I have had similar results with 16GB of memory (the bare minimum I would suggest nowadays). Speed of the memory is more useful than the amount… unless of course you are running on 4GB… that would be an exception.
I’m trying League and Valorant and I get FPS drops really frequently. Not too sure the reason but I’m guessing it’s throttling. I tinkered around with Throttlestop but it didn’t fix the problem. I’m on an i5 though so thst could be the issue.
Some light titles like OpenRCT2 can get around 120 fps on software renderer (60fps limited on OpenGL).
Medium titles like Minecraft 1.18-pre1 on fabric, sodium, and iris shader mod can give you a good 60fps on 1080p low and around 30fps with BSL shader on. Minecraft Dungeons can run at 50-ish fps on 1080P medium settings. Completely playable.
For heavier title l tested IdolMaster Starlit Season. Sometimes the fps can reach 50 on 1080p low. But the fps was unstable which lag spikes from time to time. I also tested Satisfactory, around 30fps on 1080p low.
Since vram is shared I recommend you to have at least 16GB dual channel RAM installed.
I just tried Dead Space 2 via Proton Experimental and it runs surprisingly well.
It’s good enough for casual/light gaming. It can play everything I throw at it minus any graphically intensive AAA titles (it might play some of them on the lowest settings).
For example, on arch linux, playing FF14, with 1440x960 resolution upscaled with AMD FSR to native via proton, Laptop(Normal) settings preset with a few of the settings turned up higher. I’m getting at the lowest 30fps (40fps average), and closer to 60fps in dungeons when there aren’t particle effects all over the screen. I’m using Proton-GE under steam (installed via Lutris, then I did the symlink trick to have it run through steam instead of lutris).
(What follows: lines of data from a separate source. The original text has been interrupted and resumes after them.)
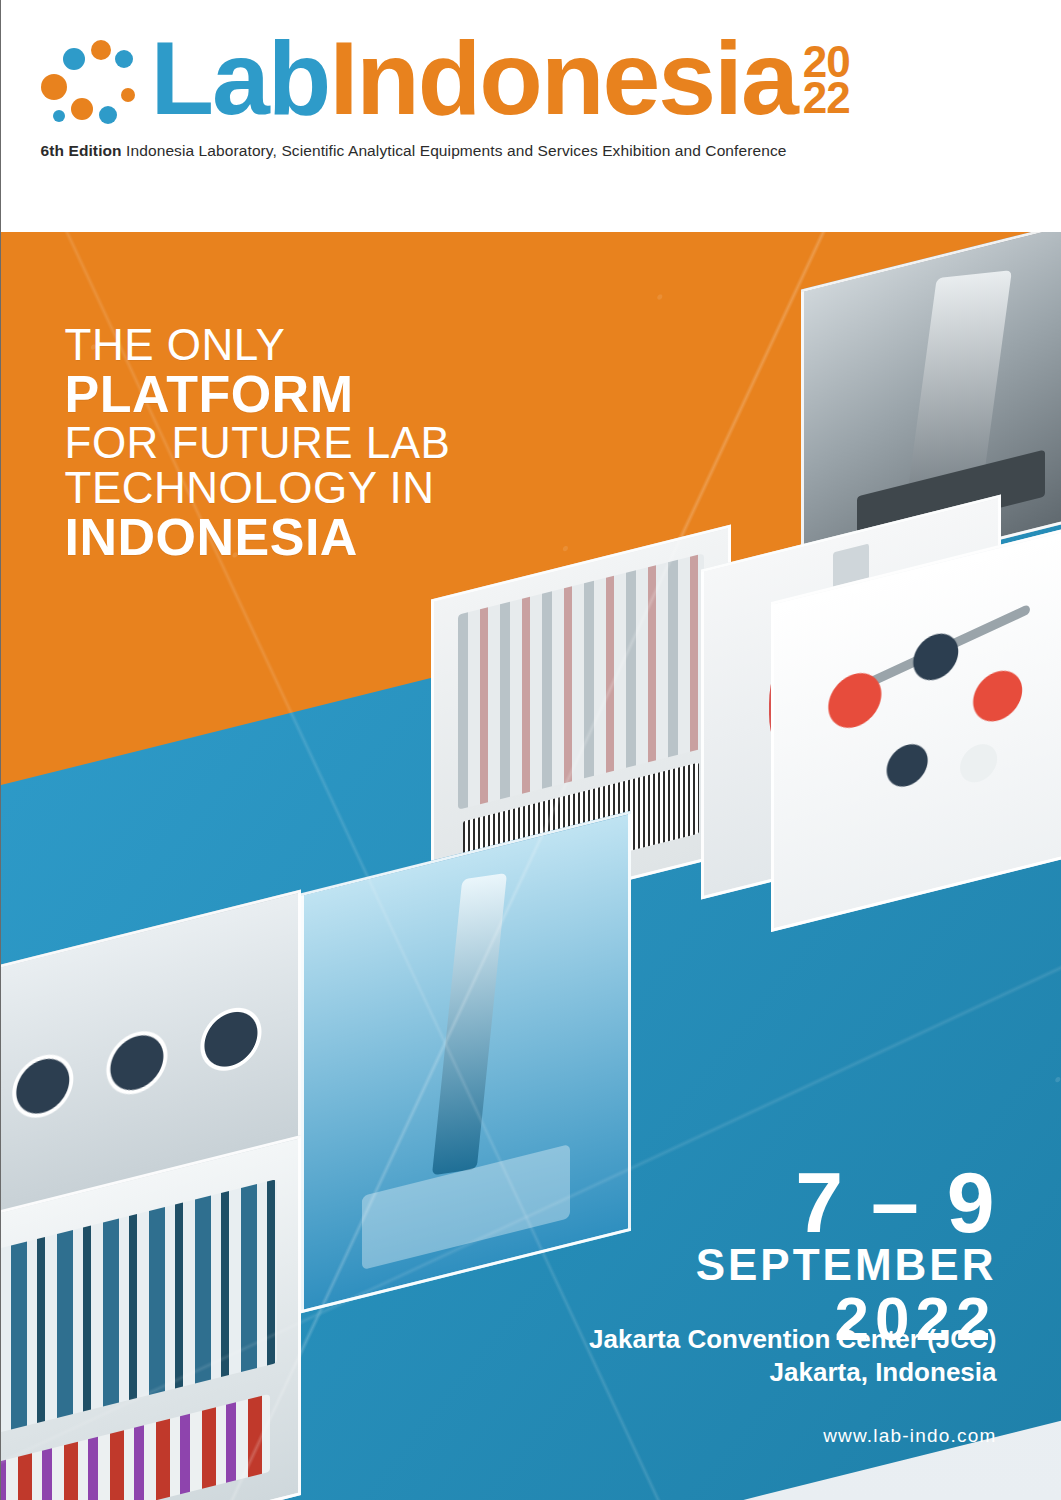Lab Indonesia 2022
6th Edition Indonesia Laboratory, Scientific Analytical Equipments and Services Exhibition and Conference
THE ONLY
PLATFORM
FOR FUTURE LAB
TECHNOLOGY IN
INDONESIA
7 – 9
SEPTEMBER
2022
Jakarta Convention Center (JCC)
Jakarta, Indonesia
www.lab-indo.com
Also, the intel chip can clock higher and maintain those clocks with a better cooler (the one in the framework laptop is very good for a thin and light, it’s closer to a normal laptop in terms of cooling performance) and a decent power supply (the 60W framework PSU would be the minimum, it can maintain higher clocks for longer with something more powerful since the display uses up a lot of that power budget by itself).